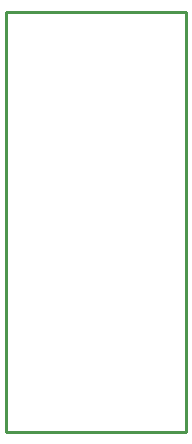
<source format=gbr>
G04 EAGLE Gerber RS-274X export*
G75*
%MOMM*%
%FSLAX34Y34*%
%LPD*%
%IN*%
%IPPOS*%
%AMOC8*
5,1,8,0,0,1.08239X$1,22.5*%
G01*
%ADD10C,0.254000*%


D10*
X0Y0D02*
X152400Y0D01*
X152400Y355600D01*
X0Y355600D01*
X0Y0D01*
M02*

</source>
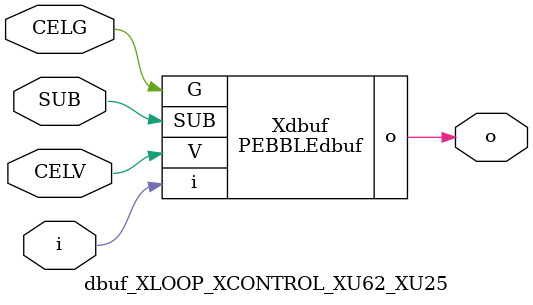
<source format=v>



module PEBBLEdbuf ( o, G, SUB, V, i );

  input V;
  input i;
  input G;
  output o;
  input SUB;
endmodule

//Celera Confidential Do Not Copy dbuf_XLOOP_XCONTROL_XU62_XU25
//Celera Confidential Symbol Generator
//Digital Buffer
module dbuf_XLOOP_XCONTROL_XU62_XU25 (CELV,CELG,i,o,SUB);
input CELV;
input CELG;
input i;
input SUB;
output o;

//Celera Confidential Do Not Copy dbuf
PEBBLEdbuf Xdbuf(
.V (CELV),
.i (i),
.o (o),
.SUB (SUB),
.G (CELG)
);
//,diesize,PEBBLEdbuf

//Celera Confidential Do Not Copy Module End
//Celera Schematic Generator
endmodule

</source>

━━━

[TASK] A word-for-word copy of all the records above is required, with the pictures left out.

[OUTPUT FOR THIS TASK]
<source format=gbr>
G04 EAGLE Gerber RS-274X export*
G75*
%MOMM*%
%FSLAX34Y34*%
%LPD*%
%IN*%
%IPPOS*%
%AMOC8*
5,1,8,0,0,1.08239X$1,22.5*%
G01*
%ADD10C,0.254000*%


D10*
X0Y0D02*
X152400Y0D01*
X152400Y355600D01*
X0Y355600D01*
X0Y0D01*
M02*

</source>
<source format=v>



module PEBBLEdbuf ( o, G, SUB, V, i );

  input V;
  input i;
  input G;
  output o;
  input SUB;
endmodule

//Celera Confidential Do Not Copy dbuf_XLOOP_XCONTROL_XU62_XU25
//Celera Confidential Symbol Generator
//Digital Buffer
module dbuf_XLOOP_XCONTROL_XU62_XU25 (CELV,CELG,i,o,SUB);
input CELV;
input CELG;
input i;
input SUB;
output o;

//Celera Confidential Do Not Copy dbuf
PEBBLEdbuf Xdbuf(
.V (CELV),
.i (i),
.o (o),
.SUB (SUB),
.G (CELG)
);
//,diesize,PEBBLEdbuf

//Celera Confidential Do Not Copy Module End
//Celera Schematic Generator
endmodule

</source>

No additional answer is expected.